Reproduce the lines from the one with "Output format: photo, then" to the one with "-0.004161, 0.954332, 0.520495]]", swapping "photo" for "image" and leaving everything else unchanged. Omit the pictures from your answer.

*Provided data*.
┌──

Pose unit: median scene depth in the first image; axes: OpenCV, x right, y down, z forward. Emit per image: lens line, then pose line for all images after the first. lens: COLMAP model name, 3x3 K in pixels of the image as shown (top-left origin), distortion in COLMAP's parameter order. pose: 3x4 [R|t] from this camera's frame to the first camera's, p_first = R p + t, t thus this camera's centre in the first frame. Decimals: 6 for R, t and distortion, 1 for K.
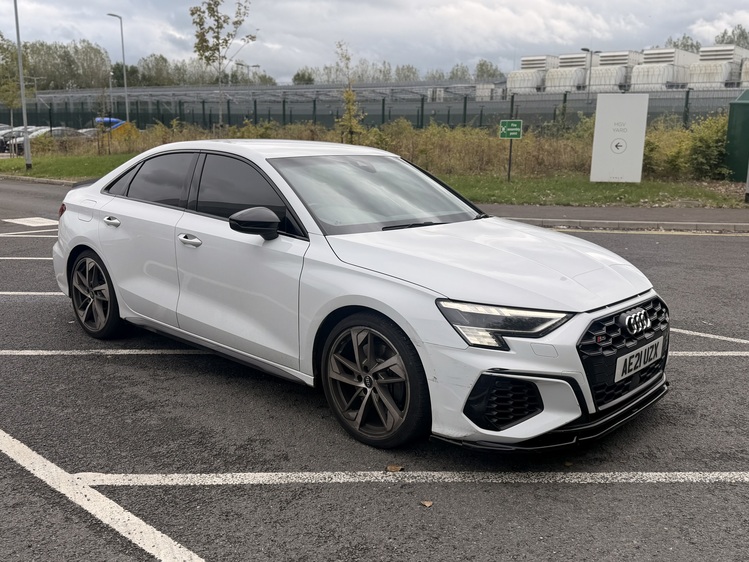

└──
┌──

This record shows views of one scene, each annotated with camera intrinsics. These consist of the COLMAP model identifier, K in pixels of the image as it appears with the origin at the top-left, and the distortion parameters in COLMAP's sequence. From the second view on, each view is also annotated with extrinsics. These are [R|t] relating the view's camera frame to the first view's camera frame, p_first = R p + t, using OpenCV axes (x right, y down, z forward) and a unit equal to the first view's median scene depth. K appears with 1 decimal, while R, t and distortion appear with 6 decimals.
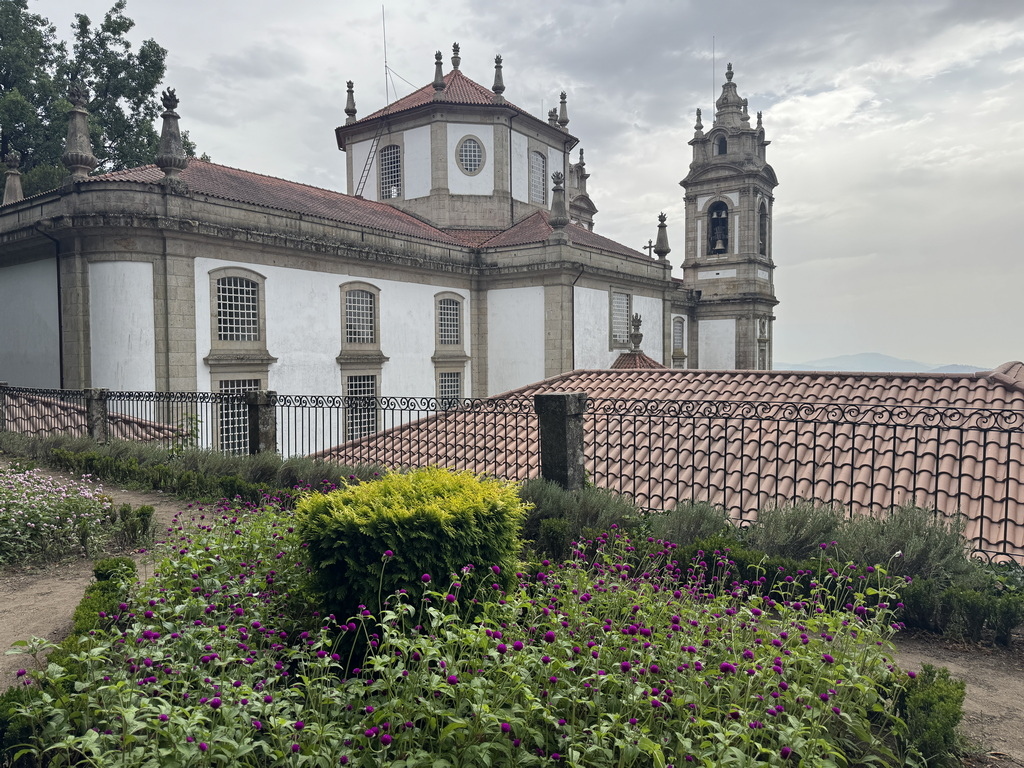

└──
┌──

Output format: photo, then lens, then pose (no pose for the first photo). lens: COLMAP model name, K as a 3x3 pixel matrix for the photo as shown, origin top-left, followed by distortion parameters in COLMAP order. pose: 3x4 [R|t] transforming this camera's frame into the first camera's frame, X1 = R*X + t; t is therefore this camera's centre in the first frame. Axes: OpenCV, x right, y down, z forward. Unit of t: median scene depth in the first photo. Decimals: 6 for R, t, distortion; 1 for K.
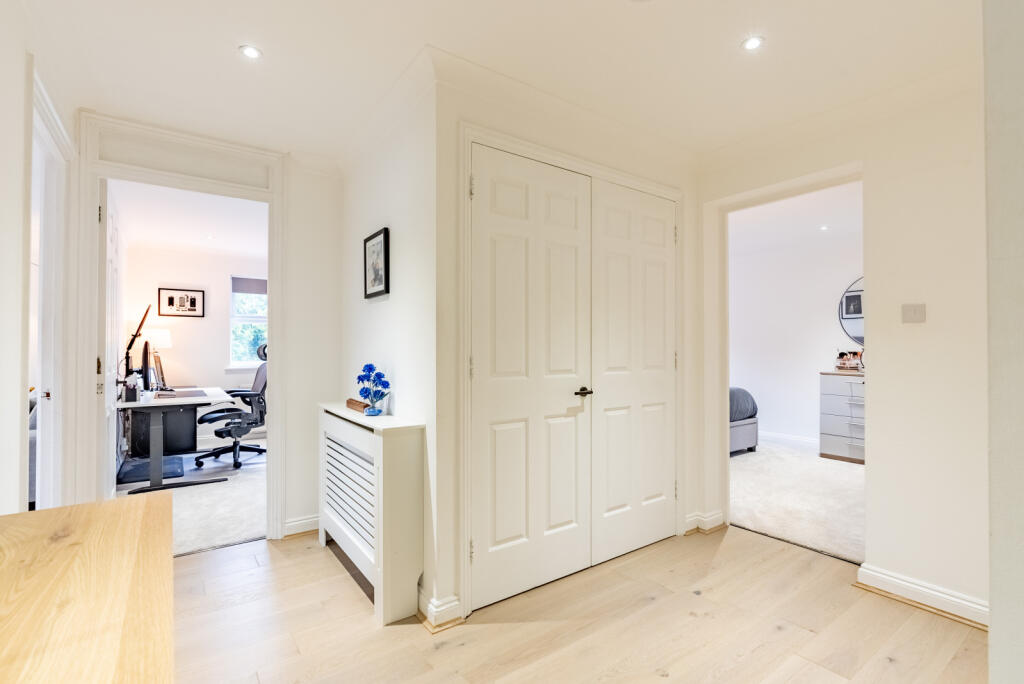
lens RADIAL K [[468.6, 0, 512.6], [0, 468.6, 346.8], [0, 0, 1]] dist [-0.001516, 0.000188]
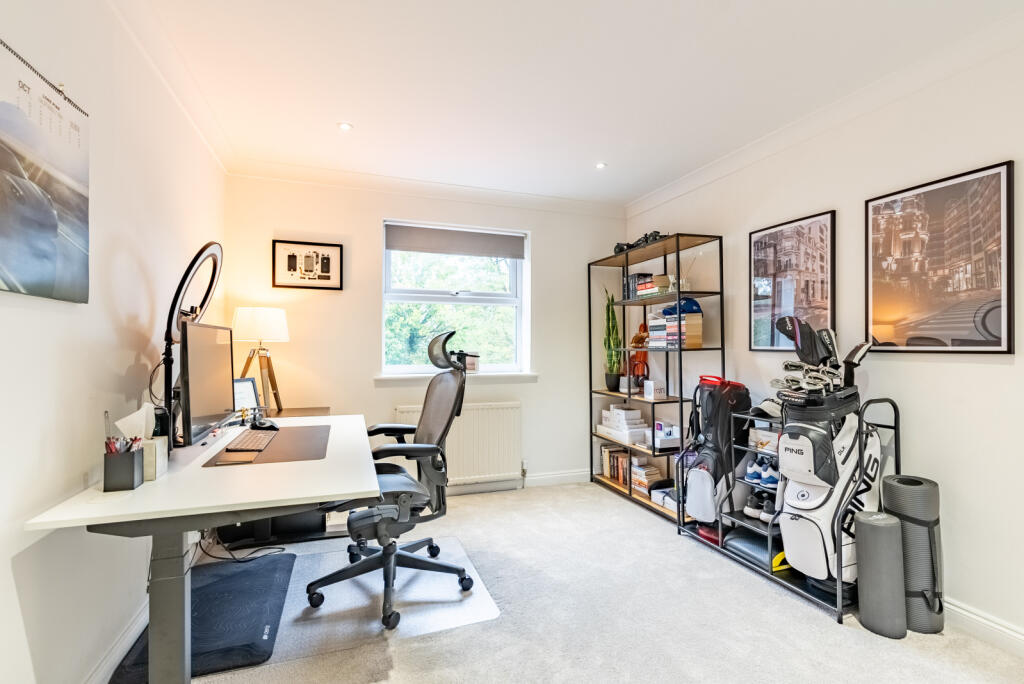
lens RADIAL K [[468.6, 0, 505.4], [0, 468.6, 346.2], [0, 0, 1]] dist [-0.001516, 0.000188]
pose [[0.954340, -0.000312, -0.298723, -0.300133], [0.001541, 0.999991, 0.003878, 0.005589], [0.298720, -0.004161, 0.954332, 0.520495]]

└──

*Reply to the task*.
Output format: image, then lens, then pose (no pose for the first image). lens: COLMAP model name, K as a 3x3 pixel matrix for the image as shown, origin top-left, followed by distortion parameters in COLMAP order. pose: 3x4 [R|t] transforming this camera's frame into the first camera's frame, X1 = R*X + t; t is therefore this camera's centre in the first frame. Axes: OpenCV, x right, y down, z forward. Unit of t: median scene depth in the first image. Decimals: 6 for R, t, distortion; 1 for K.
lens RADIAL K [[468.6, 0, 512.6], [0, 468.6, 346.8], [0, 0, 1]] dist [-0.001516, 0.000188]
lens RADIAL K [[468.6, 0, 505.4], [0, 468.6, 346.2], [0, 0, 1]] dist [-0.001516, 0.000188]
pose [[0.954340, -0.000312, -0.298723, -0.300133], [0.001541, 0.999991, 0.003878, 0.005589], [0.298720, -0.004161, 0.954332, 0.520495]]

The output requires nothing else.